**Your instructions**
From the entries that follow, copy exactly the lines beginning at the line holding "right back paw: (88, 364)" and continuing through the line holding "nose: (441, 255)".

**Data for this exercise**

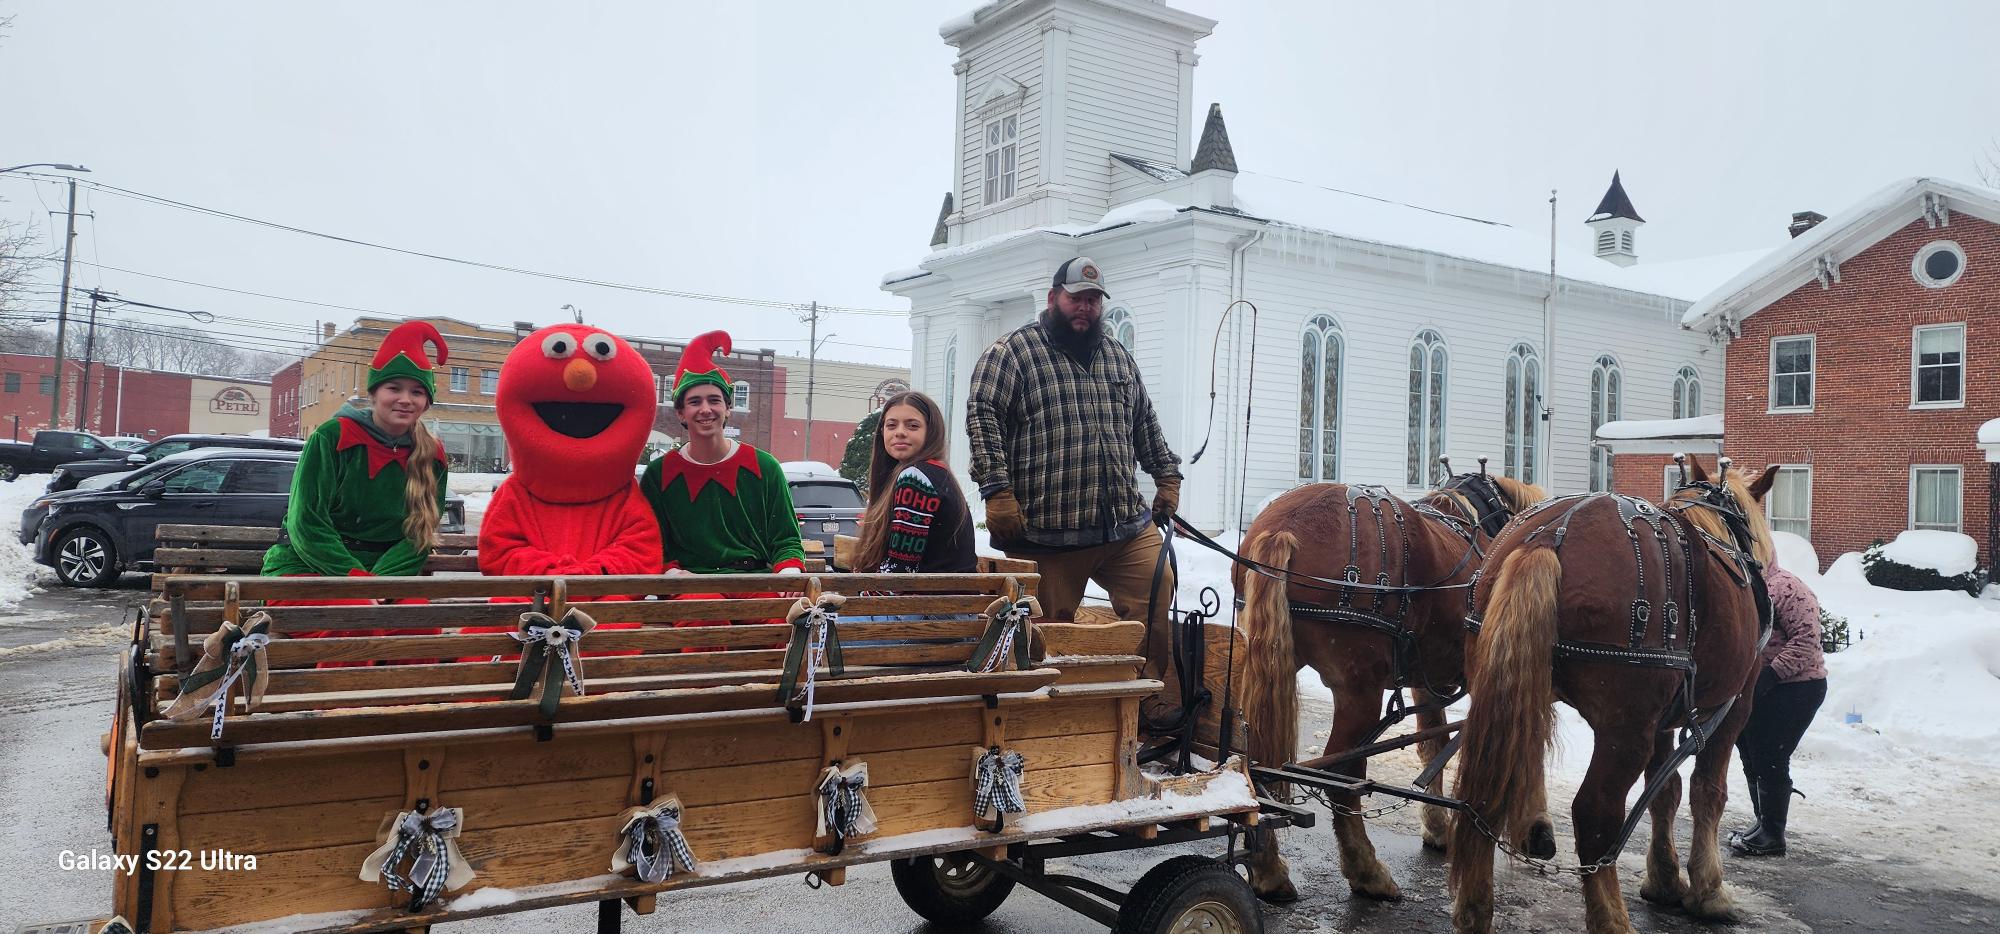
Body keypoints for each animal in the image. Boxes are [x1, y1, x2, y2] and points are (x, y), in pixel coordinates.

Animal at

---

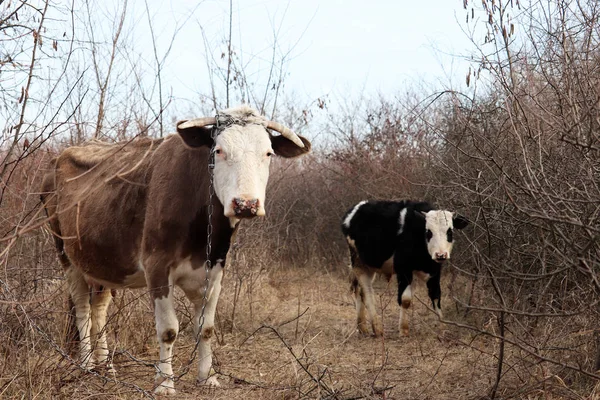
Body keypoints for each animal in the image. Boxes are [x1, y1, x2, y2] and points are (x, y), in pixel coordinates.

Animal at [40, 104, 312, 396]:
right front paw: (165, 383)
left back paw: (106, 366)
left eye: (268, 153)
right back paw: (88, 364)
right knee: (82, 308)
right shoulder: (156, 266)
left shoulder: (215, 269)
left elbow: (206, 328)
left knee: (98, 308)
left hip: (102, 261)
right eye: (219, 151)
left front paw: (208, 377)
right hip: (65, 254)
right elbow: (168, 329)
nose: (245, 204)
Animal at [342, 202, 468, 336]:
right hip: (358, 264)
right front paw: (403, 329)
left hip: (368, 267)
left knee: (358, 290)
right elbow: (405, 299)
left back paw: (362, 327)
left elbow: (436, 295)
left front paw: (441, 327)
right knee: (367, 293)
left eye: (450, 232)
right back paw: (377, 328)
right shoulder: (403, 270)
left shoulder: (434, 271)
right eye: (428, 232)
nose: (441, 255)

...

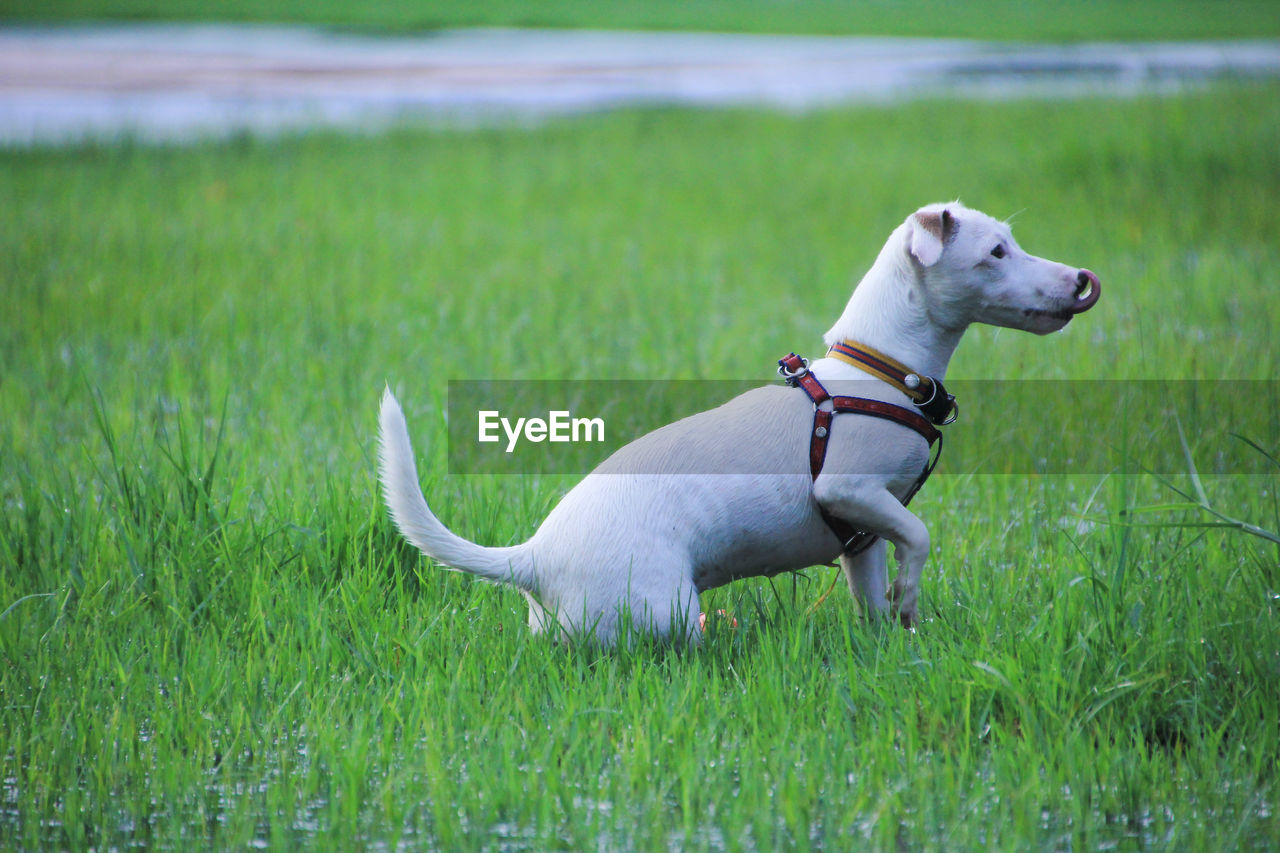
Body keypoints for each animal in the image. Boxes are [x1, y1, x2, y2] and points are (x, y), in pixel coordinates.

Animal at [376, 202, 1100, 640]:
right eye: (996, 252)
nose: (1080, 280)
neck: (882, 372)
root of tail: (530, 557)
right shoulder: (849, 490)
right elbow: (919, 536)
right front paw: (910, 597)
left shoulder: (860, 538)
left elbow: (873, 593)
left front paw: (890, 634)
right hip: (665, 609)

**Output below**
right back paw: (88, 364)
right knee: (82, 308)
right shoulder: (156, 266)
left shoulder: (215, 269)
left elbow: (206, 328)
left knee: (98, 308)
left hip: (102, 261)
right eye: (219, 151)
left front paw: (208, 377)
right hip: (65, 254)
right elbow: (168, 329)
nose: (245, 204)
Animal at [342, 202, 468, 336]:
right hip: (358, 264)
right front paw: (403, 329)
left hip: (368, 267)
left knee: (358, 290)
right elbow: (405, 299)
left back paw: (362, 327)
left elbow: (436, 295)
left front paw: (441, 327)
right knee: (367, 293)
left eye: (450, 232)
right back paw: (377, 328)
right shoulder: (403, 270)
left shoulder: (434, 271)
right eye: (428, 232)
nose: (441, 255)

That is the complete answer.